Question

The area (in sq. units) of the region bounded by the curves \( y = 4 \cos x \) and \( y = -|\cos x| \) from \( x = -\frac{\pi}{2} \) to \( x = \frac{\pi}{2} \) is:

• A. 6
• B. 8
• C. 12
• D. 10

Hint:

When dealing with absolute value functions, break them into pieces based on their sign, and then compute the area by integrating the difference of the functions.

Answer 1

The Correct Option is D

We are given two curves: \[ y = 4 \cos x \quad \text{and} \quad y = -|\cos x| \] The area enclosed between these curves can be found by integrating the difference of the two curves over the interval \( x = -\frac{\pi}{2} \) to \( x = \frac{\pi}{2} \).

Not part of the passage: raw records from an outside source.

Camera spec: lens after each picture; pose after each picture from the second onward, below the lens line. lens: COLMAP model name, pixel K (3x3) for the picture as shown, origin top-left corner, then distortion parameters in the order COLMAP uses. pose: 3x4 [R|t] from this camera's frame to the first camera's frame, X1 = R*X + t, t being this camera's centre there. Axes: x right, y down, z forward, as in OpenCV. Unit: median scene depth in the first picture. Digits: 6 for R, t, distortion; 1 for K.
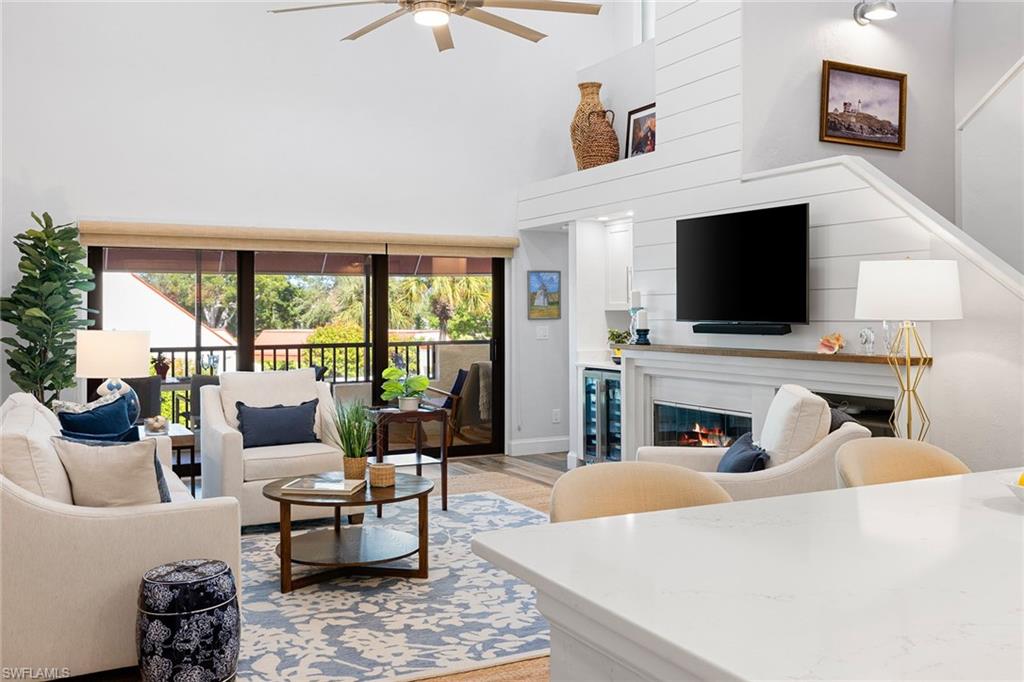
lens RADIAL K [[911.5, 0, 514.5], [0, 911.5, 332.6], [0, 0, 1]] dist [-0.004329, 0.001458]
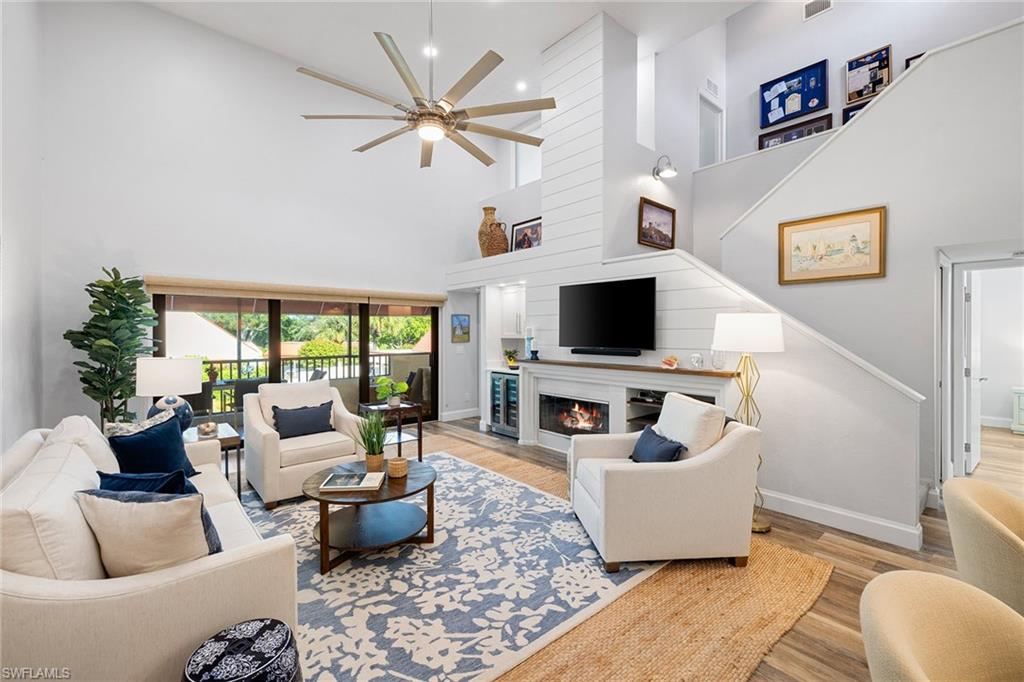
lens RADIAL K [[427.3, 0, 507.5], [0, 427.3, 343.5], [0, 0, 1]] dist [-0.001293, 0.000074]
pose [[0.973105, -0.003323, 0.230337, -0.097127], [0.002647, 0.999991, 0.003247, -0.020950], [-0.230346, -0.002550, 0.973105, 0.257569]]
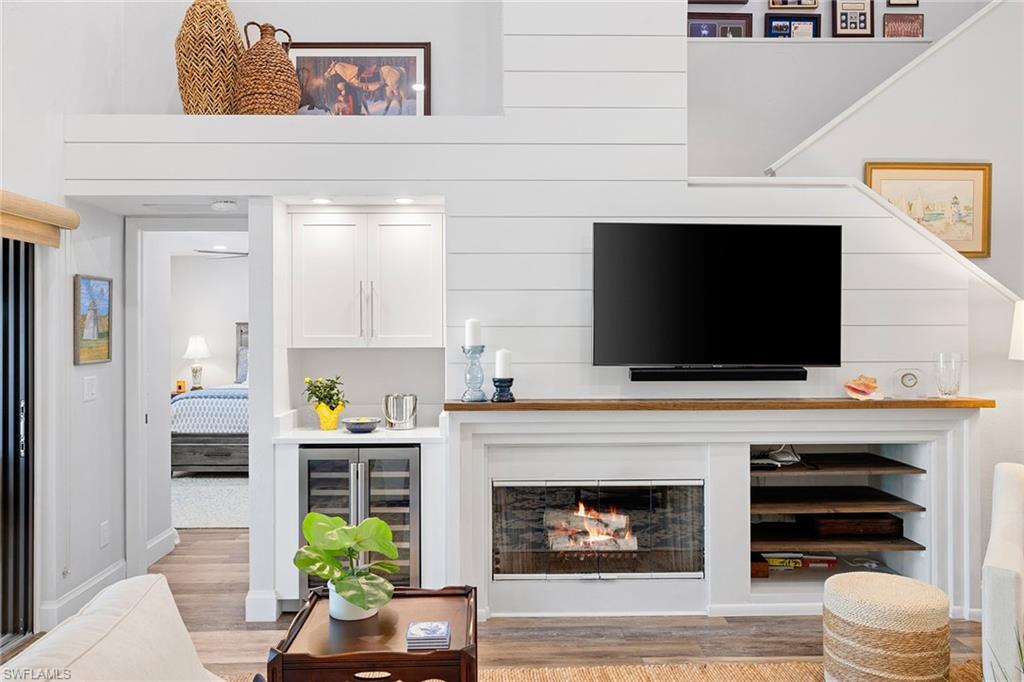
lens RADIAL K [[781.7, 0, 509.6], [0, 781.7, 337.3], [0, 0, 1]] dist [-0.010455, 0.007077]
pose [[0.444586, -0.004274, 0.895726, -0.395152], [0.019998, 0.999787, -0.005155, -0.032856], [-0.895513, 0.020205, 0.444577, 0.794642]]
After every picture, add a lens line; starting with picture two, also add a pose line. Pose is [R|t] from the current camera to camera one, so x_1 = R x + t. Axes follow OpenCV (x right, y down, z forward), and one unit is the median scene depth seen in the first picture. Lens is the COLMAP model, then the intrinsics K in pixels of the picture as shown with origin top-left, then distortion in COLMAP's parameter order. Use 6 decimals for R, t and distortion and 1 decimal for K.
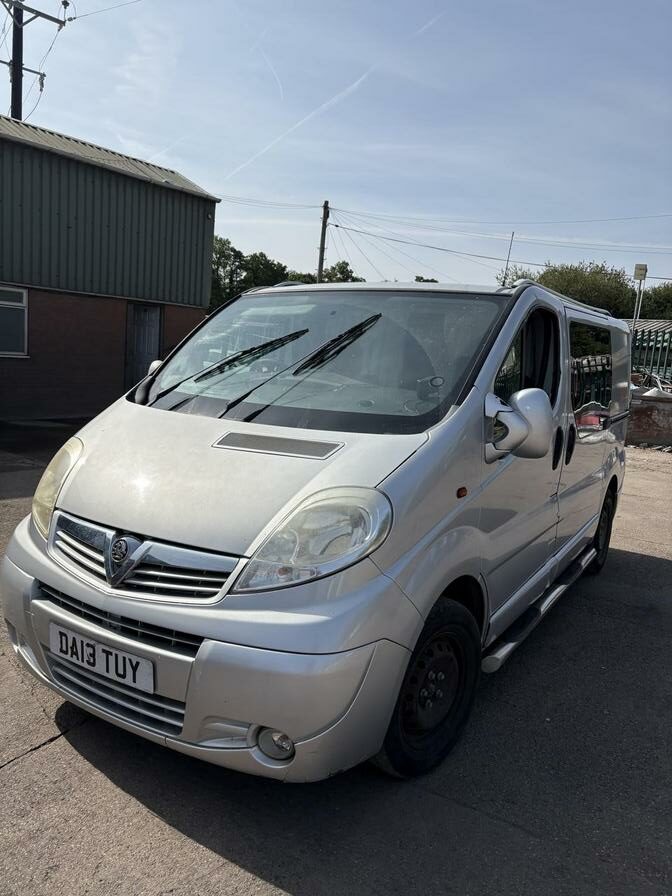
lens RADIAL K [[594.2, 0, 336.0], [0, 594.2, 448.0], [0, 0, 1]] dist [0.032104, -0.003617]
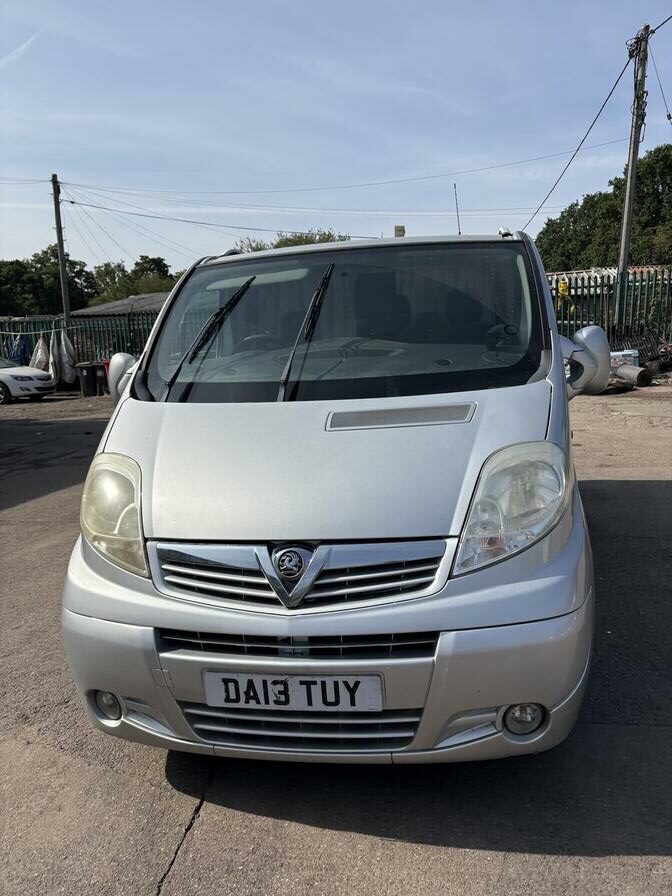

First, observe that \( y = -|\cos x| \) will be equivalent to \( y = -\cos x \) in the interval \( x = -\frac{\pi}{2} \) to \( x = \frac{\pi}{2} \), since cosine is non-negative in the given range. The area is given by: \[ \text{Area} = \int_{-\frac{\pi}{2}}^{\frac{\pi}{2}} \left[ 4 \cos x - (-\cos x) \right] dx \] \[ \text{Area} = \int_{-\frac{\pi}{2}}^{\frac{\pi}{2}} 5 \cos x \, dx \] Now, integrate: \[ \text{Area} = 5 \left[ \sin x \right]_{-\frac{\pi}{2}}^{\frac{\pi}{2}} \] \[ \text{Area} = 5 \left[ \sin\left(\frac{\pi}{2}\right) - \sin\left(-\frac{\pi}{2}\right) \right] \] \[ \text{Area} = 5 \left[ 1 - (-1) \right] = 5 \times 2 = 10 \] Thus, the correct answer is option (4), \( \text{Area} = 10 \).